Lucy Christopher
Writer, Teacher, Speaker

Storm-Wake

‘The Old World has disappeared beneath the waves – only Pa’s magic, harnessing the wondrous stormflowers on the island, can save the sunken continents.’
Scene from Storm-Wake Book Launch
  • “Marvelous and magical. Lucy Christopher startlingly shows us how every act of love is an act of creation . . . even when it destroys. A weird, wonderful ride into an unforgettable tempest.”
    – David Levithan, Author
  • “The perfect book for anyone who needs a little more magic in their life.”
    – Marcus Sedgwick, Author
  • “A tale of strange magic and faith lost and found that packs a wallop.”
    – Booklist, Starred review

Synopsis

Moss has lived with her pa on a remote island for as long as she remembers. The Old World has disappeared beneath the waves – only Pa’s magic, harnessing the wondrous stormflowers on the island, can save the sunken continents. But a storm is brewing, promising cataclysmic changes. Soon, two strange boys wash up on the shore. As the clouds swell and the ocean churns, Moss learns to open her eyes to the truth about her isolated world.

Extract from Storm-wake

This story starts with a dream, and its dreamer.

He was younger then, rolling in the belly of his boat, on rougher waters than expected inside those harbour walls. The first day of spring, but he felt at the end of the world.
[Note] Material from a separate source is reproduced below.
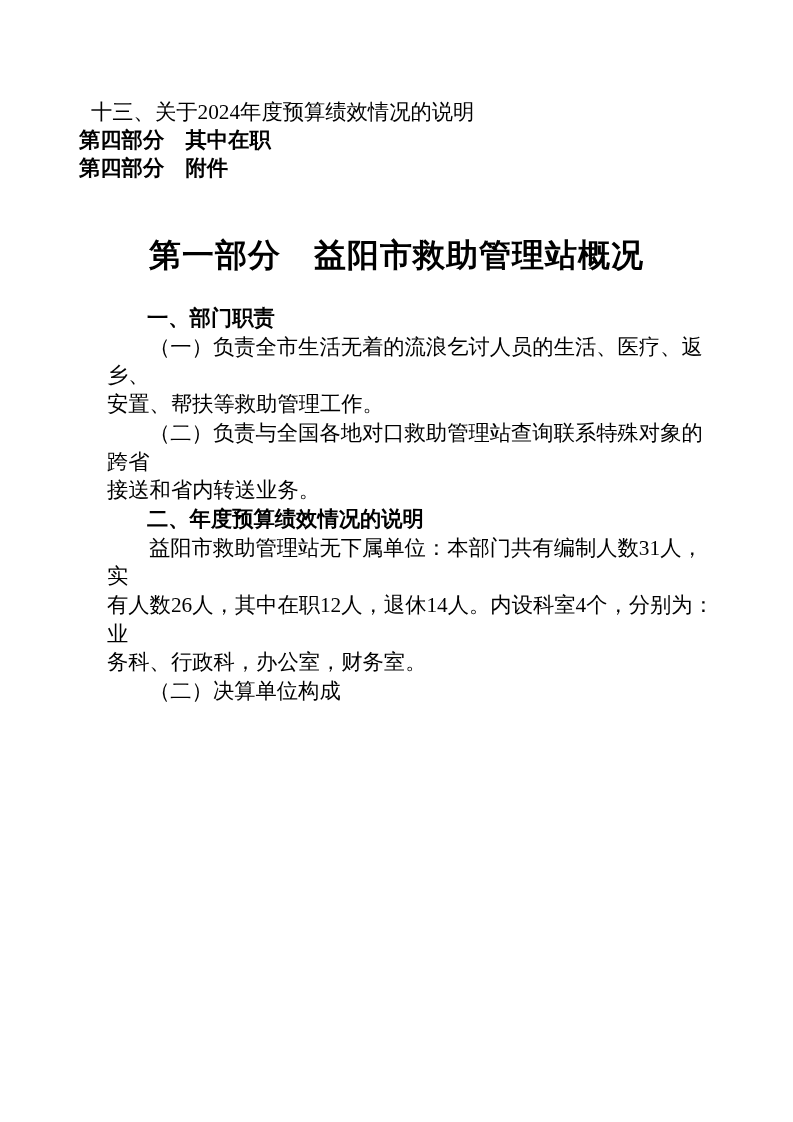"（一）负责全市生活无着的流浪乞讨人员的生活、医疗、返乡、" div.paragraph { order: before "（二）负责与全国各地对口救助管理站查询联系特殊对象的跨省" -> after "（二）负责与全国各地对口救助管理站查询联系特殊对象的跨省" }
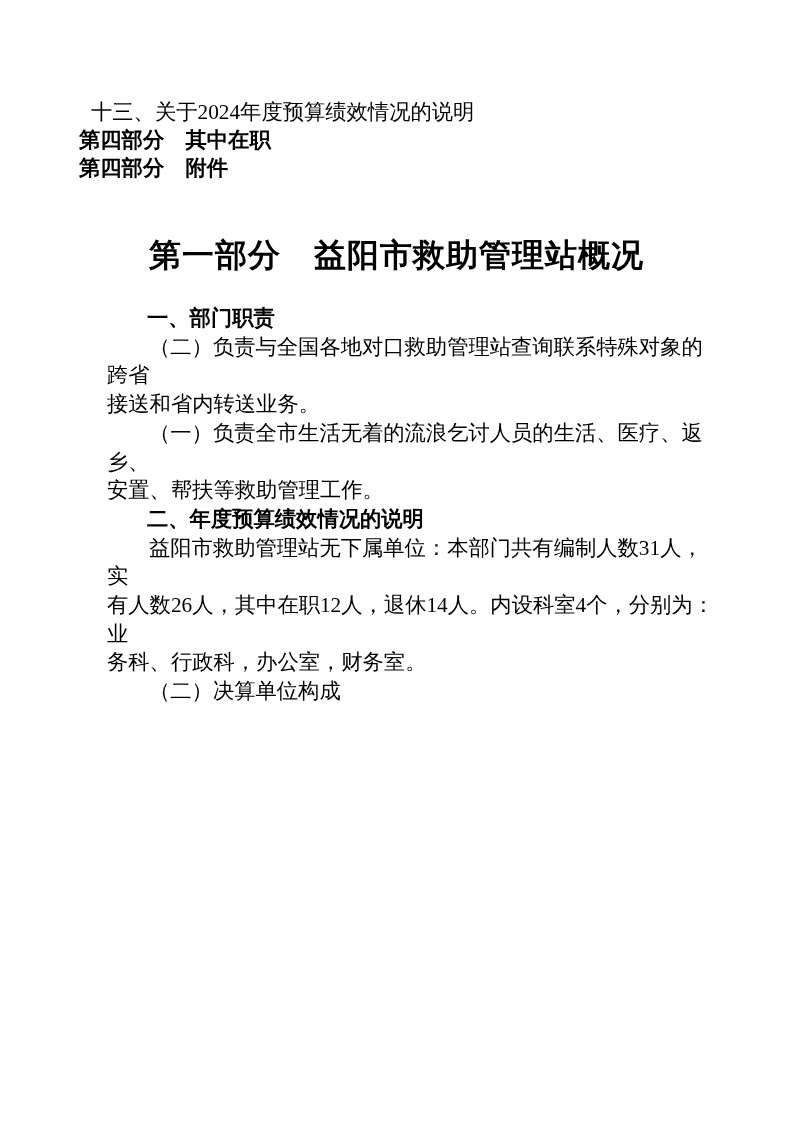"二、年度预算绩效情况的说明" div.heading { text: 年度预算绩效情况的说明 -> 益阳市救助管理站概况 }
And still, the storms stayed.

In fever dream, he turned in his bunk, his hand splaying to the side and hovering in mid-air. He pressed his finger and thumb together, so gently, as if he were picking a flower. Careful, careful… he couldn’t rush it, couldn’t crush it, either. The flower was so little, more precious than any jewel. He breathed lighter, stretched a little further. There! He touched it. Just there! It left a tingling in his fingertips.

‘Stormflower,’ he whispered.

He ran his fingers down its stem – smooth, smooth, a little wet, so tiny and firm – more sparrow’s leg than plant. And, soon, the feeling came, the happy rush into his veins. No pain now. All fading back – the sharp stabs in his mind, the confusion, the anxiety when he thought about the darkness washing over the world. He could drown in darkness like that; anyone could.


Tempest Retelling

William Shakespeare’s play The Tempest has been tangled inside me for years. The first production I saw of it was on a beach during a Melbourne winter; I was eighteen. It was raining and the actors were terrible, but, even so, I was entranced. With the tide coming in and the rain coming down, it had a raw impermanence. A wildness! Years later, I saw The Tempest outdoors again, in Wales, and it rained so hard that it was often impossible to hear the lines. Again, I loved it. I’ve often wondered whether it’s not the words of this play I love the most, but its’ atmosphere: its meandering between the realms of dream and reality. Its delightful strangeness.

That is what I have tried to capture in Storm-wake. An atmosphere. A state. A setting of a different kind – one that moves between reality and dream, one that is more of a feeling than a thought.

Most of all I’ve tried to capture Miranda’s – Moss’s – story. I’ve imagined what a different kind of Tempest might be like, one that focused on this (overlooked) character’s life and dreams. I imagined how this story could work in a world very much like our own and in a time very much like now. I also wanted to give power to Caliban through my character of Callan. To me, Miranda and Caliban are the most interesting and dynamic characters in The Tempest, and yet, they are the most put-upon, most dominated. What if their story was allowed to end differently? What if they could find endings they chose for themselves?

By constructing Storm-wake within a Shakespearean 5-Act play, I’m asking readers to move between being swept away in the ‘dream’ of the story, while also being aware that it IS a story I’m creating – one that invites its’ ‘viewer’ to notice this fact through the pauses between acts, in the interval, in an encore.

I hope Shakespeare would approve of what I was trying to do with Storm-wake: for Moss to realise she will be “the dreaming and the real, in one”.